I would like to construct such an example or to prove that this is impossible, or at least to get a better understanding of this situation: it seems quite a strange behaviour for a sequence of analytic functions but I am not able to get a contradiction. If you drop some assumptions yo can get both results: if $K_1$ is empty then $f_n$ are entire functions and you can apply the maximum modulus principle to show that $f_n$ must converges uniformly on the whole complex plane. If you just ask $f_n$ to converges pointwisely on some dense sequence, you can get an infinite product with zeros on the sequence such that diverges on the rest of $\mathbb{C}.$

Can anyone help me?

Thank you very much.

Answer 1

Here is an attempt to construct an example.

I am going to let $K_1$ and $K_2$ be compact subsets in the sphere $\hat{\mathbb{C}}$, rather than the plane (of course, we can change coordinates to move infinity to a point outside of $K_2$).

I will let $K_1$ be the complement of the unit disc, and $K_2$ the union of $K_1$ with the interval $[0,1]$. Then $\hat{\mathbb{C}}\setminus K_1$ is the slit disc $U = \mathbb{D}\setminus [0,1]$. Let $d_n$ be an enumeration of the rationals (or any other countable dense subset) in $[0,1]$.

Let $g_k:[0,1]\to [0,1]$ be a sequence of functions such that $g_k(d_n)=0$ for all $n$ and sufficienly large $k$, and such that for all $x\notin D$, $g_k(x)$ does not converge. (The existence thereof is surely well-known, but for completeness I give a construction below.)

Now let $(U_k)$ be an increasing sequence of simply-connected open subsets with $\overline{U_k}\subset U$ whose union is $U$. Set $g_k(z) = 0$ on $U_k$.

Apply Arakelyan's approximation theorem to obtain a holomorphic function $f_k$ on $\mathbb{D}$ such that $|g_k(z)-f_k(z)|\leq 1/k$ on $U_k\cup [0,1)$. These functions converge locally uniformly to zero on $U$, they converge pointwise to zero on $D$, but they do not converge on any point outside $D$.

To construct the functions $g_k$, we inductively choose closed intervals $I_n^k$ for $k\geq n$ around $d_n$, such that:

1. $d_n\in I_n^{k+1}\subset I_n^k$ for all $n$ and all $k\geq n$;
2. $I_n^k$ does not contain $d_{k+1}$;
3. $I_k^k$ is disjoint from $I_n^{k-1}$, for $k\geq 1$ and $n<k$.

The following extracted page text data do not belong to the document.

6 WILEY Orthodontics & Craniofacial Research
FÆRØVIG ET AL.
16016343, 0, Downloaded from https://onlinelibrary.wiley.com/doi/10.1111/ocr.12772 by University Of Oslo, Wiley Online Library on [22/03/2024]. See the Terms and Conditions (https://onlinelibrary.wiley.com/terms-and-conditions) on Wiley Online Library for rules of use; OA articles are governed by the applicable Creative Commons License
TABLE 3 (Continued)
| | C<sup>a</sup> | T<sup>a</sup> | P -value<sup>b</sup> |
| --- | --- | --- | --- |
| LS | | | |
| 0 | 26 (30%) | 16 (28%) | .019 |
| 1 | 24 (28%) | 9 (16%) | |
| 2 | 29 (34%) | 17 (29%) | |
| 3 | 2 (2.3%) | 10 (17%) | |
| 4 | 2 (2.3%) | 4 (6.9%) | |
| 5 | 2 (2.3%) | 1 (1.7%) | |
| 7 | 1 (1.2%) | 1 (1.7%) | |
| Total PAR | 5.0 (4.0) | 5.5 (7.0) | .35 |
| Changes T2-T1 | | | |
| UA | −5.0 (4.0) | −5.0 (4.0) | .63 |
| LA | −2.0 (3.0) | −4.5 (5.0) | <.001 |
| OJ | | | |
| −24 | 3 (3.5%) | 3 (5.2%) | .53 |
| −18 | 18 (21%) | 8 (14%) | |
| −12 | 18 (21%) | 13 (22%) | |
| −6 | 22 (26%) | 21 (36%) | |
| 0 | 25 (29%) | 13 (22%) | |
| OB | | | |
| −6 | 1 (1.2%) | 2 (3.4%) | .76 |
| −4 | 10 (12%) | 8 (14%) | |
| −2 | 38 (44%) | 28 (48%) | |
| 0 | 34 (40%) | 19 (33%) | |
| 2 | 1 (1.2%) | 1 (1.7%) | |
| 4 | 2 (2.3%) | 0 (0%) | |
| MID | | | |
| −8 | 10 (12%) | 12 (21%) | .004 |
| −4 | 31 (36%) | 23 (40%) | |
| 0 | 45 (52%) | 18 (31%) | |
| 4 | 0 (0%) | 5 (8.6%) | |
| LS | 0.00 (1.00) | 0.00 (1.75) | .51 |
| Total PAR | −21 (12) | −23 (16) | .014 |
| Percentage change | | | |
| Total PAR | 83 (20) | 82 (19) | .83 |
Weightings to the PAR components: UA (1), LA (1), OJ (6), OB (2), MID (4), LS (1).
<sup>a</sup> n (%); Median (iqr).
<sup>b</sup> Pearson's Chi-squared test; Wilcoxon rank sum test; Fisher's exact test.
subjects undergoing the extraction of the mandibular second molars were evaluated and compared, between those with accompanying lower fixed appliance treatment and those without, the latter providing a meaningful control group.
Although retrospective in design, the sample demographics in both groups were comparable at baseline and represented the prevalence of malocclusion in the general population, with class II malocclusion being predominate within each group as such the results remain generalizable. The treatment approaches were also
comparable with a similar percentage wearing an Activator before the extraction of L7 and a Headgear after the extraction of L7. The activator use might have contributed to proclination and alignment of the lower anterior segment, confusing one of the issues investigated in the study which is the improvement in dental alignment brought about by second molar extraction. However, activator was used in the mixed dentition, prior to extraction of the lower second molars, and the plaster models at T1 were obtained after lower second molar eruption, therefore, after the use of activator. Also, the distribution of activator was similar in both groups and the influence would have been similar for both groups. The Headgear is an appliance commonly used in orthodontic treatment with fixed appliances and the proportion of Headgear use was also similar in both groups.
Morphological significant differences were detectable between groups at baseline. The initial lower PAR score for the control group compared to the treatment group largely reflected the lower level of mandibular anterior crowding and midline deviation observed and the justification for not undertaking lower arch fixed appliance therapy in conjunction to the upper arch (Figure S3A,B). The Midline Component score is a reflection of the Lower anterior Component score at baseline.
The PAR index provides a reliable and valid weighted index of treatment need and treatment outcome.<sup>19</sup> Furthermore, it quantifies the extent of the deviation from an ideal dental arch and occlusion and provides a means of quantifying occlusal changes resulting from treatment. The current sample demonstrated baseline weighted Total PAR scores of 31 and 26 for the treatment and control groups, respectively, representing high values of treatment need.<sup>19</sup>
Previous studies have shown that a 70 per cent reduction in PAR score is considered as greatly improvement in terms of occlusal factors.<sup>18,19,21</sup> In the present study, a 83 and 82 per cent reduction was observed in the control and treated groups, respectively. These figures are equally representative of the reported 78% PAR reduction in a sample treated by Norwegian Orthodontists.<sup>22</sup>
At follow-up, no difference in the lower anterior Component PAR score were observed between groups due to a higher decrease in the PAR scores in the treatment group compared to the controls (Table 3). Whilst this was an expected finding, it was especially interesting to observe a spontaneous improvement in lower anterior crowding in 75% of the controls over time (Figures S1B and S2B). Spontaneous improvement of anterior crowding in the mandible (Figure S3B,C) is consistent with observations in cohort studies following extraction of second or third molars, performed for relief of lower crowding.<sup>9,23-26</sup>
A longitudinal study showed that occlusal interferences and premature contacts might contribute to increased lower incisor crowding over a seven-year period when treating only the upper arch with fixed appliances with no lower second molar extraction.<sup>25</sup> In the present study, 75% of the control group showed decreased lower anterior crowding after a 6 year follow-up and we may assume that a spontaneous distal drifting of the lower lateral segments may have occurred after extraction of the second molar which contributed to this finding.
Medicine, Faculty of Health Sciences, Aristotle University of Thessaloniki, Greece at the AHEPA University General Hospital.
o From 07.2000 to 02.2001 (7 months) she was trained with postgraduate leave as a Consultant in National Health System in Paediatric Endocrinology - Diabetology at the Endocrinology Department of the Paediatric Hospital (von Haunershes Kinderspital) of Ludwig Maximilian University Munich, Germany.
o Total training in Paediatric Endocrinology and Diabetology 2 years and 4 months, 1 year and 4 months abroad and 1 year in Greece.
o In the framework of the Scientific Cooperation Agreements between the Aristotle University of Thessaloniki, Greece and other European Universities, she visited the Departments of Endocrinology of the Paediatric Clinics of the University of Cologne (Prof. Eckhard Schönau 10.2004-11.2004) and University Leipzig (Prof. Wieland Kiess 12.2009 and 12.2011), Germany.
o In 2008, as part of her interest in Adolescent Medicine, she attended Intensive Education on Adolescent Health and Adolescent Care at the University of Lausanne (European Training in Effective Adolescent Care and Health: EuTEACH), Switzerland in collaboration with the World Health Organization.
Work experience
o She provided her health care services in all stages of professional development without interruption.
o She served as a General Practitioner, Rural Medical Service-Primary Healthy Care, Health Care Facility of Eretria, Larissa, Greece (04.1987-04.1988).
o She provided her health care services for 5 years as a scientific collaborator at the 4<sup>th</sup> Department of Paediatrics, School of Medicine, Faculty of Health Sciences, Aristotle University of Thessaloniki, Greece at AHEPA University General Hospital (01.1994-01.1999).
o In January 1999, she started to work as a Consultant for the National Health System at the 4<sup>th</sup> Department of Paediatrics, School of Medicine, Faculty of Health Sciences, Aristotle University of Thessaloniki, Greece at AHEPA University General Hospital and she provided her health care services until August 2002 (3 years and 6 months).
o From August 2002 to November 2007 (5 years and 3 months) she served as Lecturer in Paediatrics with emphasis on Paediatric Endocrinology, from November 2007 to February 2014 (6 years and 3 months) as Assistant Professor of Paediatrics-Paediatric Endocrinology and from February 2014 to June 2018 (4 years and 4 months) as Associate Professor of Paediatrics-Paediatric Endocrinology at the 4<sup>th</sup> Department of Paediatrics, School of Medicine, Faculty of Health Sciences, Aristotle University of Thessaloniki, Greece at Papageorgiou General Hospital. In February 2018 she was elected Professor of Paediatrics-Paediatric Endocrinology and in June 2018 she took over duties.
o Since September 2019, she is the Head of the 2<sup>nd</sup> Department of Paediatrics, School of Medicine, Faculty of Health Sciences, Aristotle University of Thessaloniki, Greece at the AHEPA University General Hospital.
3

(3. is possible due to 2.) Observe that it follows that, for fixed $k$, the $I_n^k$, $n=0,\dots,k$, are pairwise disjoint. In particular, for fixed $n$ the length of $I_n^k$ tends to zero as $k\to\infty$.

Now define $G_k$ continuous (say, piecewise linear) so that $g_k(d_n)=0$ for $n\leq k$ and $G_k(x)=1$ when $x$ does not belong to $I_n^k$ for some $n\leq k$. Now let $x$ be irrational. If $x\in I_n^k$ for some $n$ and $k$, then there is $k_1\geq k$ such that $x\in I_n^{k_1}$ but $x\notin I_n^{k_1+1}$. So $x\notin I_{n'}^{k_1+1}$ for $n'\leq k_1$. But also, by 3., $x\notin I_{k_1+1}^{k_1+1}$. It follows that $G_k(x)=1$ for infinitely many $k$. Now we can just set $g_{2k} = G_k$ and $g_{2k+1}\equiv 0$ to obtain a sequence of functions $g_k$ that does not converge pointwise at any irrational, but is eventually zero at every rational number $d_n$.